All officers were wearing the same black uniform, except for four officers who were additionally wearing a mask covering their faces. On their left chest and left upper arm of the uniform the 27-year old respondent remembered seeing the word ‘Policija’, and also the letters ‘HRT’ for Hrvatska. Upon showing pictures of the different kinds of uniforms of Croatian authorities to the two respondents after their description, they said the officers were wearing uniforms strongly resembling those of the Croatian Intervention police.
With four people from another transit group – nine passengers in total in the van – they then drove to another town, whose location the respondents could not recall as the van had no windows in the back they sat in, for what felt between half an and a full hour. There the officers got out and left them to wait in the car for what the respondents say were about two hours. Both respondents suspected that the officers went out to eat something.
During this waiting period, multiple people of the group became sick, as the car was parked in the strong noon sun, and became very hot with nine people inside; the oxygen decreased while the windows were closed and air conditioning turned off. People of the transit group were beating with their fists against the walls of the van to make the officers come back and turn on the air conditioning while three people had to throw up into their shirts.
“Everyone did call for the police, my friend. You cannot speak with the Croatian police.”
The transit group was then driven for four hours to a forested area without roads on the Bosnian-Croatian border, about 30 km northeast of the small Bosnian town of Velika Kladuša.

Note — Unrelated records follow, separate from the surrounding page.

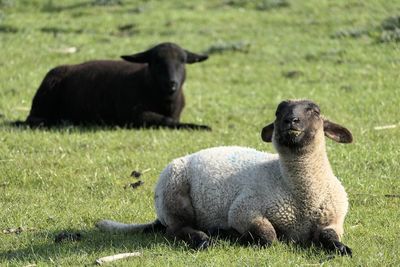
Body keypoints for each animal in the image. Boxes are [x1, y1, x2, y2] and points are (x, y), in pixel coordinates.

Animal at [97, 99, 354, 256]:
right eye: (278, 112)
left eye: (315, 111)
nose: (291, 121)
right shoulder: (244, 210)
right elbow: (269, 236)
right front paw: (241, 237)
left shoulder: (334, 219)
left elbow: (330, 236)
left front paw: (342, 249)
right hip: (173, 195)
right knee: (177, 229)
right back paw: (208, 237)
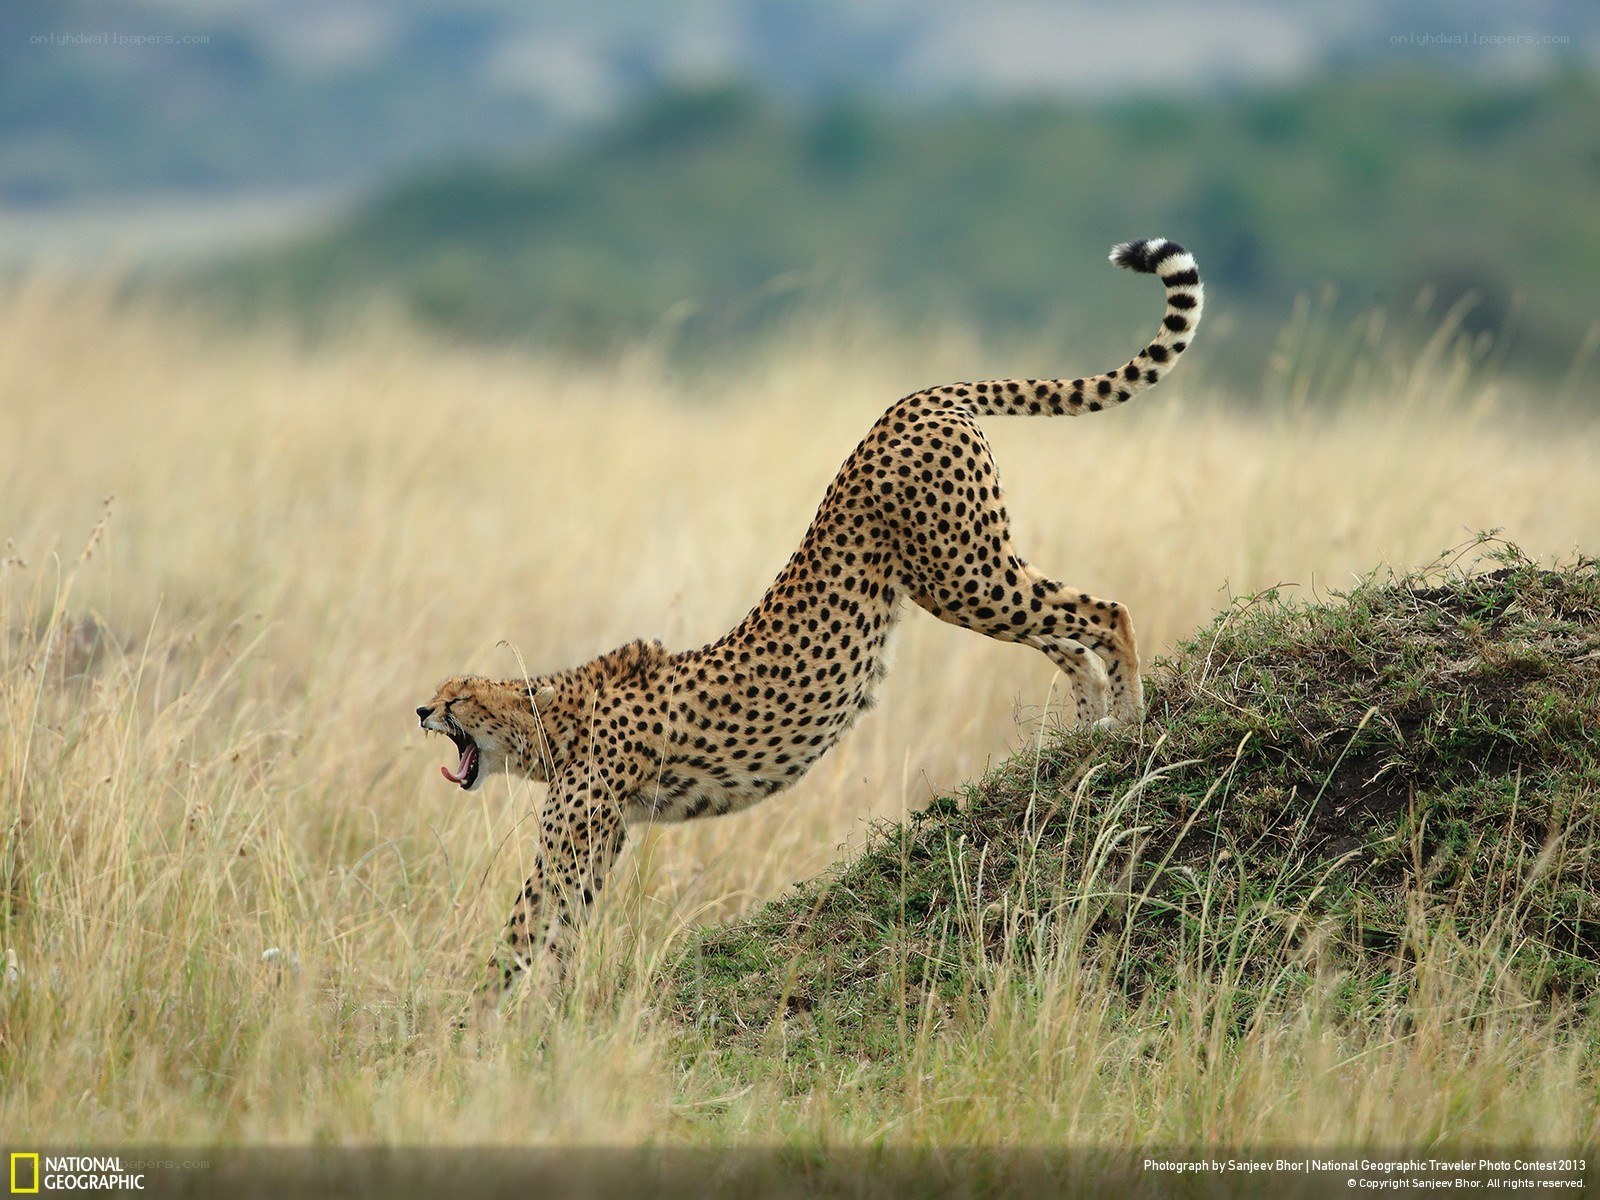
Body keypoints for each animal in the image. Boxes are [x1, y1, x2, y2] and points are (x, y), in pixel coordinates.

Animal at [417, 237, 1203, 1015]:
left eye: (456, 697)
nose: (422, 711)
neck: (549, 716)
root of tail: (915, 398)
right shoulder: (601, 833)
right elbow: (561, 926)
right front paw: (545, 1010)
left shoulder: (583, 825)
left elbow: (526, 925)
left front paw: (476, 1022)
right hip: (960, 577)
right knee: (1065, 636)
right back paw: (1081, 736)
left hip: (963, 571)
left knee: (1104, 611)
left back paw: (1128, 724)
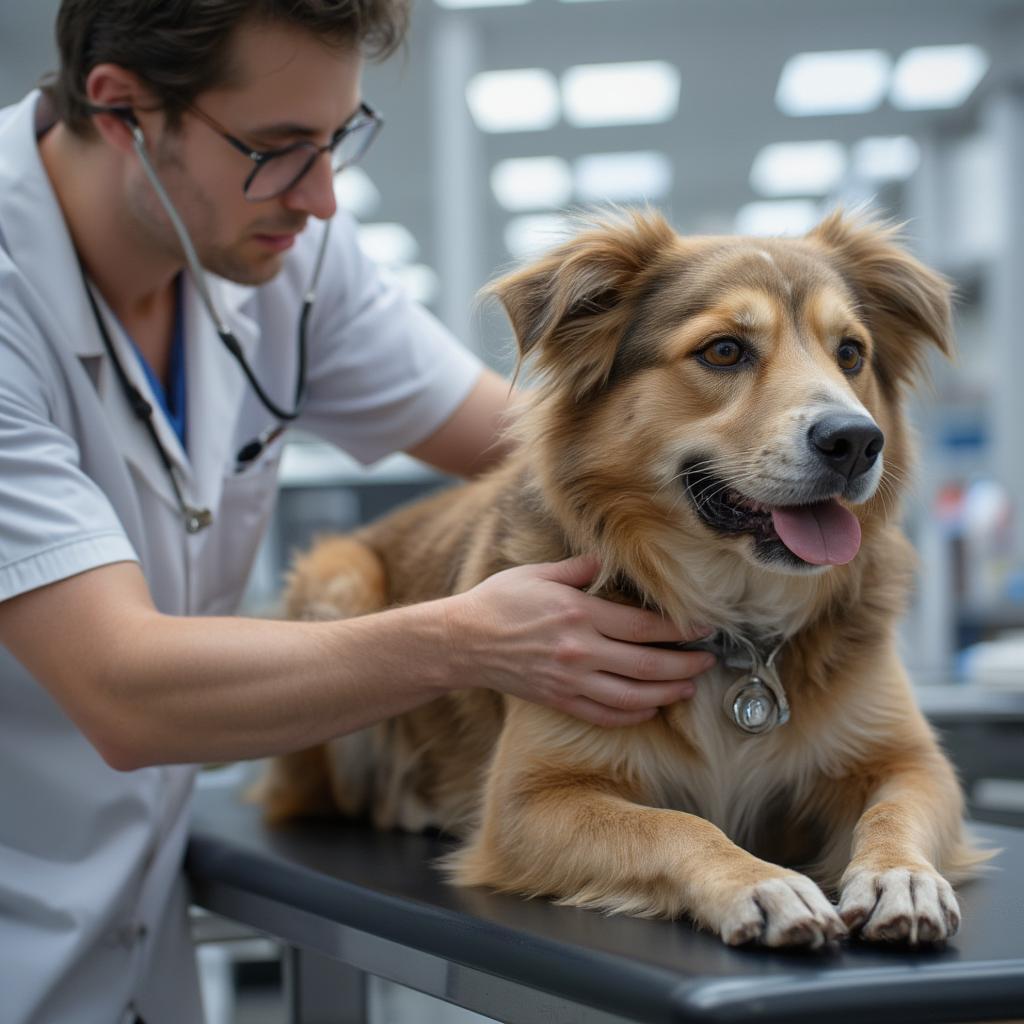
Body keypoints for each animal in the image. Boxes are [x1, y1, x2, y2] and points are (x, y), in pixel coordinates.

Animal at [260, 211, 987, 946]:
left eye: (851, 354)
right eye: (724, 351)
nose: (856, 442)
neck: (739, 629)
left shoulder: (908, 760)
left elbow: (896, 809)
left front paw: (902, 875)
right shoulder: (530, 800)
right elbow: (674, 825)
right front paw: (759, 882)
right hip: (339, 583)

Despite the preceding and subsequent violence, the 27-year-old respondent still described the officers as comparatively “good policemen” because they then kept a normal temperature in the car and tended to drive safely instead of severely underheating or overheating the rear of the van or recklessly taking sharp turns at high speed, as they said they had experienced during several previous pushbacks from Croatia.
When they were pushed across the border at around 5 pm, the officers forced them to put their mobile phones and powerbanks into a large plastic bag that one of the officers had ready along the route, and then put them back into their car. The 27-year-old respondent recalled being beaten by one of the female officers while being forced to hand over his phone. Two of the officers, as described by the interviewee, carried long black rifles which they pointed at the transit group. As they were forced across the border into Bosnia, the respondents lined up the group, with one of the masked officers on each side, and both took turns beating each person in the line on different parts of the back with heavy branches from the forest. Each person was beaten up. The 27-year-old interviewee also told that the Croatian officers did not speak to them, but only called them several swear words and insults.
From the pushback point, the transit group said it took them about seven to eight hours to return to Velika Kladuša on foot. From there it took them another two days to get back to Bihać, as they were slowed down by blisters on their feet from walking for days and had no money for a bus.